Marcos Coimbra – É, mais ou menos isso… E, aliás, não é por outra razão que exatamente esses mesmos veículos de comunicação se transformaram em defensores do povo na rua. Coisa que jamais tinham sido na história brasileira.
[...]
—–
Assim, fica concluída a entrevista. Contudo, o doutor Marcos Coimbra cometeu um engano na sua última resposta. Já existiu forte apoio da grande imprensa a movimentos de rua, sim.
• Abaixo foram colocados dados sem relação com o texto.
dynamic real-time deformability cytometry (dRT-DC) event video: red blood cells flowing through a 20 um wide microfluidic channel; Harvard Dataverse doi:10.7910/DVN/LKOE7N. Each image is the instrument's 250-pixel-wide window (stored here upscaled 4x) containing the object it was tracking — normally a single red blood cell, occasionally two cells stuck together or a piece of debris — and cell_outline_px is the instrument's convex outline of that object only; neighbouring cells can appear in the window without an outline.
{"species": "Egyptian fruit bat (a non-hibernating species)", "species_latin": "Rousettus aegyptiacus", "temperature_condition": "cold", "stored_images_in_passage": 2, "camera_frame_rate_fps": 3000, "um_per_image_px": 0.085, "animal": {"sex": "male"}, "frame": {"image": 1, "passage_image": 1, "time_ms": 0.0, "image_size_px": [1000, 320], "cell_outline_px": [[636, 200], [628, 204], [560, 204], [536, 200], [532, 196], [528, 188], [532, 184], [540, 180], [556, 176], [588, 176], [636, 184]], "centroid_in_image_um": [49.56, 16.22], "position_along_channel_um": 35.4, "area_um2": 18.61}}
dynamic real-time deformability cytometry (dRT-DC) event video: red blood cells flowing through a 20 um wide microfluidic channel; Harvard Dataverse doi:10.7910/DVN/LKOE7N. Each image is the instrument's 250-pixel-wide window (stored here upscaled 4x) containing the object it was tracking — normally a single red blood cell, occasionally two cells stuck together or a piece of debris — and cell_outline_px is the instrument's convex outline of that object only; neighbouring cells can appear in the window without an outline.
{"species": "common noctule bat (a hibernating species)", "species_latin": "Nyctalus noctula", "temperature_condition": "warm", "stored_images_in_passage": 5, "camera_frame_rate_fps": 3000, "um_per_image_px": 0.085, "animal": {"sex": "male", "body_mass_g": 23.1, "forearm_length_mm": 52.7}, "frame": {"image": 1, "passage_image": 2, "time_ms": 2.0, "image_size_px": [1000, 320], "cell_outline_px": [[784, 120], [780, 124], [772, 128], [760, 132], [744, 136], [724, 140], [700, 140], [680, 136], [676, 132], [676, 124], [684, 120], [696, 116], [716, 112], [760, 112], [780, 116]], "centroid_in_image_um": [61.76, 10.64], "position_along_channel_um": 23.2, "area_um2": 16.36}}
Essa “grande imprensa” apoiou, com fervor, as manifestações de rua que antecederam o golpe de 1964…

sexta-feira, 19 de novembro de 2010

Por que cresce o ódio racial da elite branca

BLOG CIDADANIA-EDUARDO GUIMARÃES
Apesar das negativas da grande imprensa, é inegável que nos últimos anos o Brasil começou a operar uma forte distribuição de renda de um grupo étnico minoritário e privilegiado para outro amplamente majoritário e eternamente prejudicado na divisão da riqueza.
Por estar a serviço do setor privilegiado – pois, em última instância, pertence a ele –, a mídia corporativa meramente canaliza um sentimento de “revolta” de classe e racial desses setores da sociedade que, até há pouco, vinham ganhando a luta de classes – que alguns tentam apresentar como anomalia ou desejo de grupos políticos, mas que, em um país tão injusto, é mera conseqüência de sua realidade social.
Estudo recente, pois, explica o ódio da elite branca contra um governo que desencadeou esse necessário processo redistribuidor de renda em prol da maioria étnica brasileira que sempre ostentou condições de vida infinitamente piores do que as de uma casta branca e descendente de europeus.
Data Popular é uma instituição que, segundo diz sua mensagem institucional, dedica-se a produzir “Conhecimento de qualidade sobre o mercado popular no Brasil”. Ao entrar no site, a mensagem institucional inicial esclarece a que ele se dedica:
Bem-vindo ao mundo do carnê, do consórcio, do SPC.
Bem-vindo ao mundo do metrô, do buzão, da lotação, da CBTU, do seminovo zerado.
Bem-vindo ao mundo do vale-refeição, do PF e da marmita.
Bem-vindo ao mundo do supletivo, da escola de cabeleireiro e do curso de computação.
Bem-vindo ao mundo do celular pré-pago, da megasena.
Bem-vindo ao mundo do trabalho informal, da pensão do INSS, do despertador pras 5,
da mobilidade social.
Bem-vindo ao mundo do Ratinho, Raul Gil, Bruno & Marrone, Banda Calypso, Calcinha Preta, MC Leozinho e da Rádio Tupi.
Bem-vindo ao mundo do supermercado com a família, da cervejinha gelada, da macarronada com frango, do financiamento da Caixa.
Bem-vindo ao mundo surpreendente da economia da base da pirâmide.
O trabalho mais recente do Data Popular, concluído nesta semana, busca prover com dados científicos o crescente interesse de grandes empresas por esse segmento em ascensão social, segmento no qual os negros sobressaem.
A renda da população negra no país atingiu R$ 544 bilhões. Segundo estudos recentes, desde 2007 a renda média per capita do negro cresceu 38% – o dobro da renda média do branco, que teve alta de 19% no mesmo período.
A última Pesquisa Nacional por Amostra de Domicílio (PNAD), feita pelo IBGE, deixa ver claramente como durante o governo Lula essa parcela amplamente majoritária – e “afrodescendente” – da população brasileira começou a ser resgatada da injustiça social em que foi mantida durante o século XX.
Segundo Renato Meirelles, sócio-diretor do instituto de pesquisa Data Popular, o “enriquecimento” dos negros é resultado do aumento da renda da população da base da pirâmide de renda do país: “tem mais negros nas classes C e D, que teve aumento maior de renda que nas classes A e B [no período analisado]”.
Esse estudo não precisaria ter sido feito para que os beneficiados pelo processo redistribuidor  de renda percebessem-no.  Quem está comprando mais bens de consumo durável, vestuário, alimentos, ou que está chegando a universidades na condição de primeiro universitário da família, bem sabe o que lhe está acontecendo – e inclusive votou para manter esse processo.
Além de subsidiar empresas interessadas no mercado de consumo de massas que o governo do PT fez surgir, o estudo serve para finalmente calar os que tentam atribuir tal processo a governos que trataram de impedi-lo ou àqueles que tentam negar que tal processo esteja ocorrendo.